PS propõe que condenação por homicídio impeça automaticamente herança

Parecer da Ordem dos Advogados diz que solução dos socialistas viola a Constituição. PSD e CDS preparam-se para avançar com outra proposta.

Foto
Deputada socialista Elza Pais é a primeira autora do projecto de lei Rui Gaudêncio

O PS apresentou um projecto de lei que prevê que no momento da condenação pelo crime de homicídio por violência doméstica seja declarado o impedimento de herdar como efeito da pena. Até agora, era necessário que após a sentença penal alguém viesse pedir a indignidade sucessória do condenado, ou seja, a sua incapacidade para herdar do cônjuge, descendente, ascendente, adoptante ou adoptado.

A chamada indignidade sucessória já está prevista na lei, mas nos casos em que ninguém propõe a acção judicial, o homicida pode “enriquecer” com a herança da sua própria vítima, “o que parece manifestamente injusto”, alega a iniciativa legislativa apresentada por um grupo de deputados do PS, em Julho, e que irá a debate no Parlamento na próxima semana.

Ao PÚBLICO, a deputada socialista Elza Pais defende que “o homicida tem de ficar inibido da herança” e explica que, no nosso ordenamento jurídico, no momento da “sentença penal não é automaticamente promovida a indignidade sucessória”.

Para reforçar a importância do projecto, os parlamentares do PS citam o relatório anual da segurança interna para 2013, que apresenta um acréscimo de participações por violência doméstica às autoridades policiais, nomeadamente a violência doméstica contra cônjuges. Segundo o mesmo relatório, registaram-se mais 40 homicídios "conjugais/passionais" no ano passado do que em comparação com o ano anterior.
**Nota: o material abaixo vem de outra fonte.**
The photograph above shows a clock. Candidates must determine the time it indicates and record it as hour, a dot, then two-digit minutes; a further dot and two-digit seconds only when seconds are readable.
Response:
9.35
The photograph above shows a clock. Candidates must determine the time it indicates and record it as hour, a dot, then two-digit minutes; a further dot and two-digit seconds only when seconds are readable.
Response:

A socialista, que é a primeira do grupo de 11 deputados autores do projecto de lei, questiona “como é que uma pessoa que mata outra pode ser a sua legítima herdeira”. Elza Pais acredita que “os partidos de esquerda serão mais sensíveis do que a maioria”, manifestando prudência sobre o sentido de voto do PSD e do CDS. “Todas as propostas apresentadas pelo PS no âmbito da igualdade de género têm sido inviabilizadas pela maioria. Por exemplo, a regulação provisória da parentalidade e pensão de alimentos, que manifestamente contribuem para a protecção das vítimas”, afirma Elza Pais.

PSD e CDS já fizeram saber que irão apresentar iniciativas legislativas sobre a mesma matéria no dia 24 de Setembro. O PÚBLICO tentou falar com estes partidos, mas não teve sucesso. No entanto, no que foi possível apurar, o sentido de voto dos sociais-democratas ao projecto do PS poderá depender da forma como os socialistas votarão a iniciativa sobre a mesma matéria apresentada pelos partidos da coligação.
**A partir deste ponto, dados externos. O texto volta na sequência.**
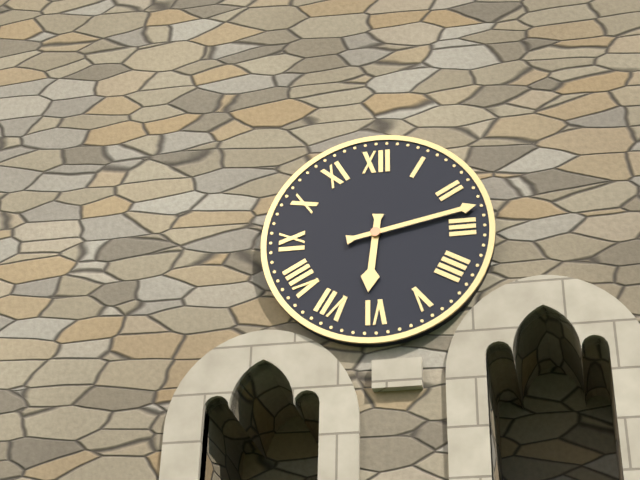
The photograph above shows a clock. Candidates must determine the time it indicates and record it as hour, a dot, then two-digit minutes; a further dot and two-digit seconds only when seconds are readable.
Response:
6.13
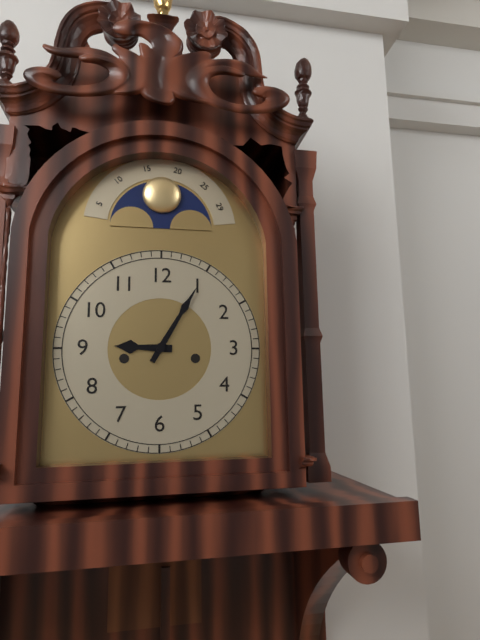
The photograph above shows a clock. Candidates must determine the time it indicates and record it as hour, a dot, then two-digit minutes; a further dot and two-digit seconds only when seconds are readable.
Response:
9.05
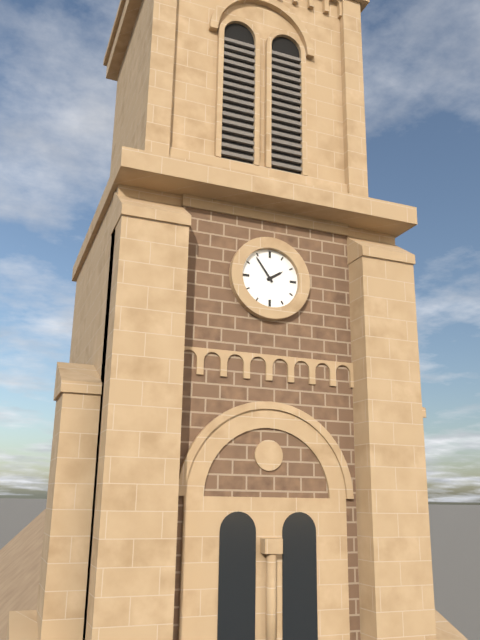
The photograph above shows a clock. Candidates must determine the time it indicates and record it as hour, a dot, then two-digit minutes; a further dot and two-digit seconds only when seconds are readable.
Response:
1.54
“Vamos ver qual será o ovo de Colombo dos partidos da maioria”, afirma Elza Pais, que manifesta a disponibilidade do PS para receber contributos nesta matéria. Caso decidam inviabilizar o projecto de lei, “os partidos da maioria ficarão com o ónus social e cívico de terem chumbado esta proposta”, afirma a parlamentar.
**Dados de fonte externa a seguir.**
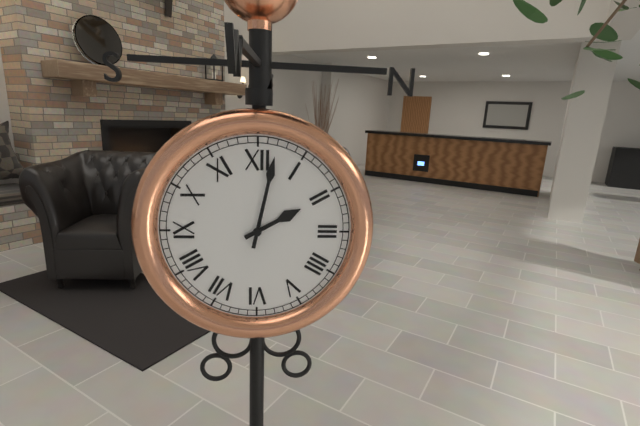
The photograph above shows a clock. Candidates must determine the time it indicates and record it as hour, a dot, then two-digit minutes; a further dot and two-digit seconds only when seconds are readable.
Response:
2.02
Porém, o assunto é sensível e os deputados da comissão parlamentar de Assuntos Constitucionais, Direitos, Liberdades e Garantias já dispõem de dois pareceres contraditórios sobre a matéria. O Conselho Superior de Magistratura defende que “a solução proposta parece ser razoável e merece concordância genérica”, uma vez que a acção civil, que até agora tinha que ser interposta após sentença, “além do desdobramento de custos, implica demoras e acaba por fazer revisitar acontecimentos dolorosos e violentos, com um rebate emocional previsivelmente intenso”. O Conselho Superior de Magistratura reconhece que “a proposta representa um corte com o sistema vigente”, que deixa de ficar refém do "impulso de interessados” na herança.

Mas a Ordem dos Advogados tem outra opinião e argumenta que o projecto de lei ao introduzir “um efeito directo e automático” da condenação pelo crime de homicídio viola a Constituição e não é admissível à luz dos princípios do Código Penal. “Não é a solução legislativa adequada e constitucional à resolução do problema”, refere o parecer.

A Ordem dos Advogados reconhece que a moldura jurídica actual pode configurar uma "situação injusta", mas lembra que o artigo 30.º da Constituição impede efeitos penais automáticos, ao estabelecer que “nenhuma pena envolve como efeito necessário a perda de quaisquer direitos civis, profissionais ou políticos”. Em alternativa, o parecer assinado pela bastonária Elina Fraga propõe como solução alterar a lei, mas para conferir legitimidade ao Ministério Público para instaurar a acção de indignidade nos casos em que ninguém o faça. Esta é uma solução jurídica “mais simples e não menos eficaz”.